GARUT, iNews.id – Aksi seseorang yang mengaku sebagai wartawan dengan memeras kepala sekolah di pelosok baru-baru ini mendapat perhatian dari Komisi IV DPRD Kabupaten Garut. Anggota Komisi IV DPRD Kabupaten Garut Yudha Puja Turnawan, mendukung bila aksi pemerasan itu diusut aparat penegak hukum.
"Saya kira sebaiknya masalah ini ditangani lebih lanjut. Sudah semestinya kepala sekolah yang menjadi korban melapor ke polisi," kata Yudha kepada MNC Portal Indonesia, Sabtu (25/6/2022).
Ketua DPC PDI Perjuangan Kabupaten Garut ini menilai aparat kepolisian tidak akan sulit untuk melacak nomor pelaku. Selain itu, kecanggihan teknologi saat ini dapat membuat pemilik nomor rekening yang diberikan pelaku bisa ditelusuri.
"Bisa kok ditelusuri, nomor handphone dan nomor rekening dari pelaku itu. Dilacak di mana posisinya. Dalam isi percakapan jelas di situ ada upaya pengancaman. Isi inilah yang bisa dipakai nantinya oleh aparat penegak hukum menjadi bahan penyelidikan," ujarnya.
Ia pun menyayangkan bila hingga saat ini masih ada pihak sekolah yang merasa takut oleh oknum-oknum wartawan. Yudha mengimbau agar para kepala sekolah untuk tidak gegabah memenuhi keinginan pihak tertentu.
"Kalau merasa tidak salah kenapa mesti takut, kenapa harus khawatir. Laporkan saja," ucap Yudha.
Terpisah, mantan Ketua PWI Kabupaten Garut Aef Hendy menegaskan jika perilaku oknum tersebut telah mencoreng profesi jurnalis. Senada dengan Yudha, Aef mendesak agar korban melaporkan apa yang dialami ke pihak kepolisian.
"Jelas-jelas tindakan orang yang mengaku sebagai wartawan ini telah membuat citra jurnalis menjadi buruk," ujar Aef.
Seperti diketahui, seorang kepala sekolah SD di wilayah Kecamatan Pakenjeng, Kabupaten Garut, diperas dan ditipu oleh seorang yang mengaku wartawan. Kepala SD Tegalgede 1 Wawan Saepullah, mengaku terpaksa memenuhi keinginan pelaku dengan menyetor sejumlah uang melalui transfer.

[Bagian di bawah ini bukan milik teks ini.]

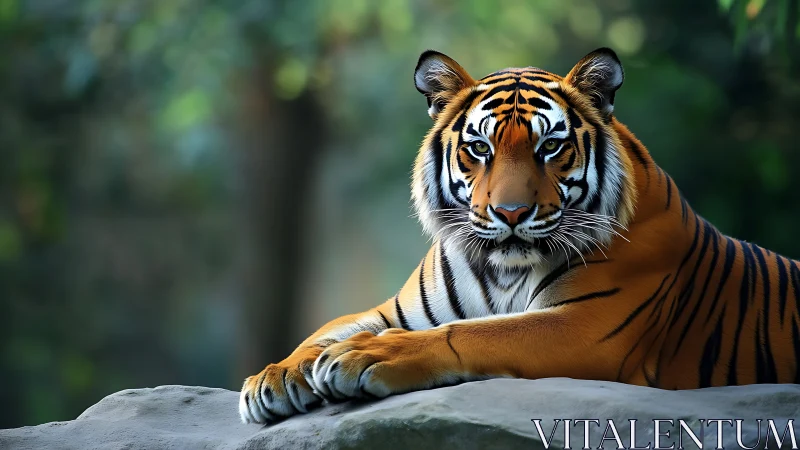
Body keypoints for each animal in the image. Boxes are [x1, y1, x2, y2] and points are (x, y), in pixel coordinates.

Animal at [239, 47, 800, 424]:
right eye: (480, 148)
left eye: (550, 146)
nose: (510, 212)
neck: (503, 271)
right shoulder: (398, 310)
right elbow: (331, 326)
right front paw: (276, 376)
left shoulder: (589, 325)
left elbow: (475, 333)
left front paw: (368, 357)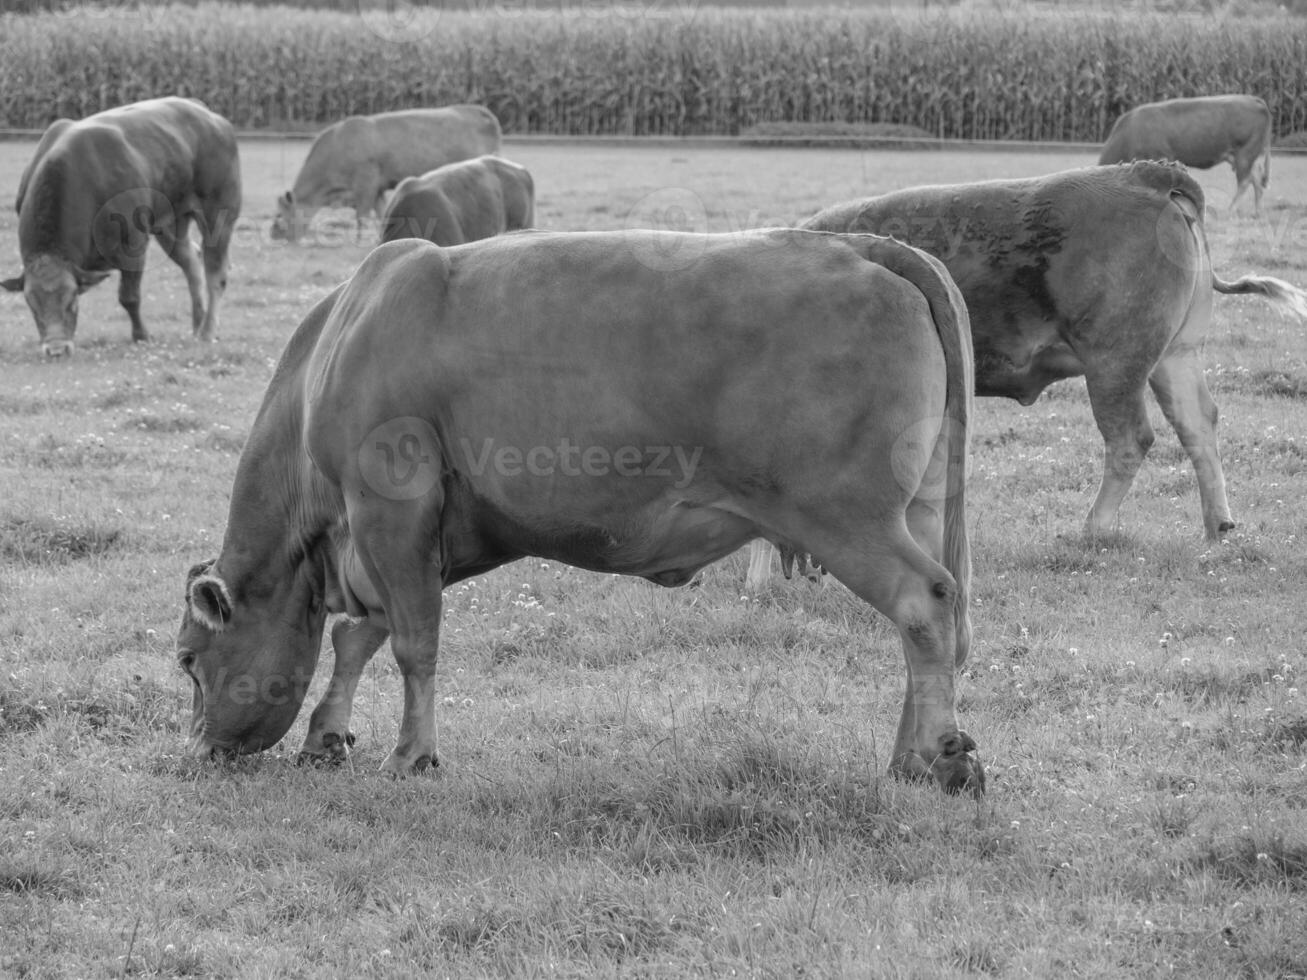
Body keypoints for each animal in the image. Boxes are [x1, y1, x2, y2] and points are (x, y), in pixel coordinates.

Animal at [1, 94, 241, 358]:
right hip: (170, 224)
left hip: (219, 215)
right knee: (192, 264)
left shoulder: (133, 244)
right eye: (31, 304)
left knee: (215, 273)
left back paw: (208, 330)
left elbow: (129, 297)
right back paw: (198, 323)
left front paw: (141, 335)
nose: (56, 349)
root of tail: (207, 114)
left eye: (72, 300)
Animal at [179, 228, 982, 799]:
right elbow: (357, 637)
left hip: (843, 515)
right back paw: (908, 760)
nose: (195, 754)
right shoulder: (398, 538)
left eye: (188, 660)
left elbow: (412, 642)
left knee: (924, 602)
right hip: (915, 506)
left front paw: (411, 755)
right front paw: (326, 738)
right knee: (935, 623)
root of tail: (862, 244)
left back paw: (942, 758)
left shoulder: (392, 511)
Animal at [747, 161, 1307, 590]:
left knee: (1132, 439)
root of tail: (1147, 173)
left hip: (1114, 361)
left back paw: (1091, 530)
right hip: (1177, 355)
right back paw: (1217, 527)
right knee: (1199, 426)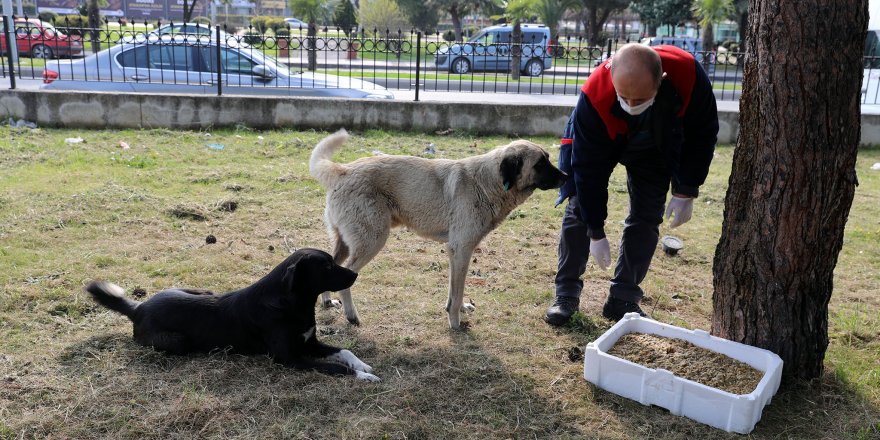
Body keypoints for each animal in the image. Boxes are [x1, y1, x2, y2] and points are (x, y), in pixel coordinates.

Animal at [84, 249, 380, 380]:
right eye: (327, 266)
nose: (355, 274)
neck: (290, 302)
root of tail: (138, 307)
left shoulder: (310, 343)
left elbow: (343, 351)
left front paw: (362, 365)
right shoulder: (288, 358)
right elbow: (335, 367)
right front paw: (362, 376)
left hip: (202, 290)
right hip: (177, 342)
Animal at [312, 131, 568, 330]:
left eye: (547, 159)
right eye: (540, 163)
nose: (567, 176)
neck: (487, 182)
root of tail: (343, 170)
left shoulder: (456, 252)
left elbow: (455, 289)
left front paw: (457, 308)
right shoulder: (462, 249)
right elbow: (458, 290)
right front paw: (455, 323)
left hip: (347, 243)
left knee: (331, 263)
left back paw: (327, 302)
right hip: (372, 241)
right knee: (347, 276)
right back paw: (352, 316)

Wawan yang juga menjabat sebagai Ketua Kelompok Kerja Kepala Sekolah Kecamatan Pakenjeng ini mengungkapkan telah memberikan uang Rp1 juta kepada pelaku.
"Saya terpaksa memberikan uang karena dia terus memaksa melalui chat dan panggilan WhatsApp. Karena saya sedang disibukan oleh persiapan perpisahan siswa, dan juga dia terus menghubungi di waktu Magrib, saya pun terpaksa memberikan uang melalui transfer," kata Wawan.
Usai menerima uang transferan dari korban, pelaku malah mengolok nilai dana yang diberikan. Ia bersikeras untuk meminta nilai yang lebih besar, yakni Rp5 juta.
"Saya pak, kalau uang segitu (nilai yang diminta pelaku) mana ada. Karena kalau pun ada pasti buat anak-anak saya di rumah. Itu juga yang Rp1 juta hasil pinjam dulu ke pemilik gerai BRI Link di desa, istilahnya ditalangi dulu," tuturnya.